The time and date is usually lost after a prolonged power failure when the system internal backup battery goes below 10.5Vdc, and the systems then switches off to protect the battery from being damaged, by draining the battery voltage to low. On power restoral, the system will switch back on, with an error condition on the keypad (The yellow/orange) triangle will burn. If you have a LCD full text keypad for your system, you will also notice that the date and time of the system is blank on power up, and that your yellow trouble light of the system is lit. If you use your trouble condition command to investigate further the system will give you a date and time error as part of its trouble condition. By re-setting the date and time, the error condition will disappear, provided that your battery has also started to re-charge. (You might have more than one error condition)

Another scenario is that the time drifts and is out by 30 minutes or an hour over a period of days or months. The last scenario is normally caused by mains supply that is not the correct frequency or by generators that does not supply the correct 50/60Hz to the panel. There are other options to deal with these matters. The most popular option on modern systems is to use a NTP time server to auto update the time over a period of 24 hours, but be warned not all panels can offer this as a solution.

SET SYSTEM DATE

Step 1 Press the [*]-[9]-[6].
Step 2 Enter the “Master Code”.
Step 3 Enter the “Day of Week “

1 = Sunday 3 = Tuesday 5 = Thursday 7 = Saturday
2 = Monday 4 = Wednesday 6 = Friday

Step 4 Enter the “Month Code”. Must always be two (2) digits.
01 = January 05 = May 09 = September
02 = February 06 = June 10 = October
03 = March 07 = July 11 = November
04 = April 08 = August 12 = December

Step 5 Enter the “Day Code”. Must always be two (2) digits.

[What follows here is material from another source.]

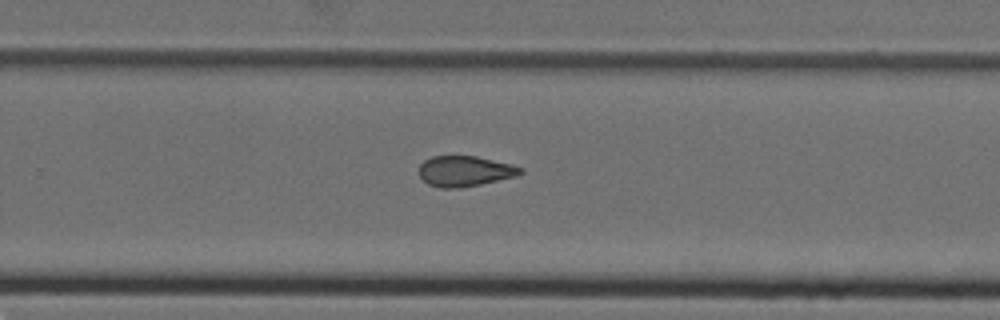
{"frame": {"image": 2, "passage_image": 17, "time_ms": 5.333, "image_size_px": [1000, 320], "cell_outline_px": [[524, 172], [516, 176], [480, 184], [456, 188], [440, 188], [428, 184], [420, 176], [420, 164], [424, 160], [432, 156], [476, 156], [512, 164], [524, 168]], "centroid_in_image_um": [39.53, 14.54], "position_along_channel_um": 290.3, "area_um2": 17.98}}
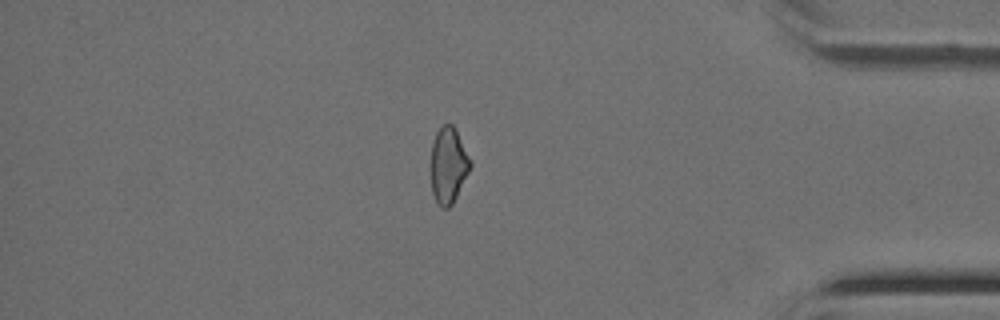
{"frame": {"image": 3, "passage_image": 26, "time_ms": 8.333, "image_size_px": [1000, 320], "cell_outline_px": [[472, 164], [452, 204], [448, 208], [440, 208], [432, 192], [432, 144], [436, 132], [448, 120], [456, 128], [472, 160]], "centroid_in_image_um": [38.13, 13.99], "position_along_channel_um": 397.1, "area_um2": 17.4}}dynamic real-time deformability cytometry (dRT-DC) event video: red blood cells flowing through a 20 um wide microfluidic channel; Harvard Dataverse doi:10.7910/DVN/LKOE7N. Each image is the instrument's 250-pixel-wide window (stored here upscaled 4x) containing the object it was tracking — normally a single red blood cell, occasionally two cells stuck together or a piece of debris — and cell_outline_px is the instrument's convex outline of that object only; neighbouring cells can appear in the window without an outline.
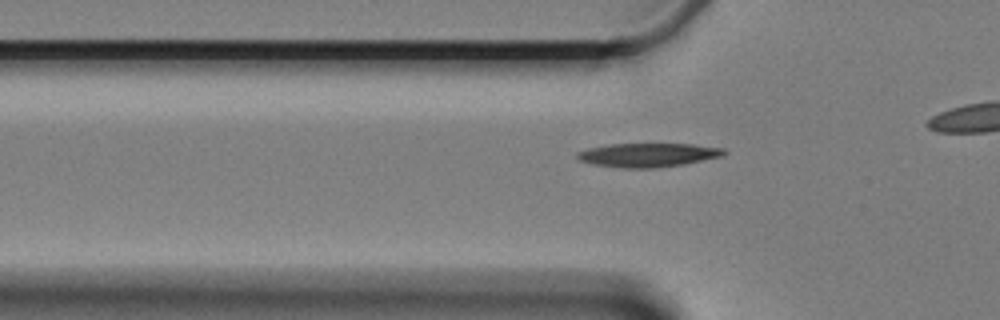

Example: The 5th would be entered as [0]–[5].
Step 6 Enter the last two digits of the “Year Code”. Example: For 1997 enter [9]–[7].

SETTING THE SYSTEM CLOCK.

Step 1 Press [*]-[9]-[7].
Step 2 Enter the “Master Code “.
Step 3 Enter the “hour code” which must be two (2) digits. Note: The clock is a 24-hour clock. 
Step 4 Enter the “minutes code” which must be two (2) digits.

Example: 7 minutes after would be entered [0]–[7].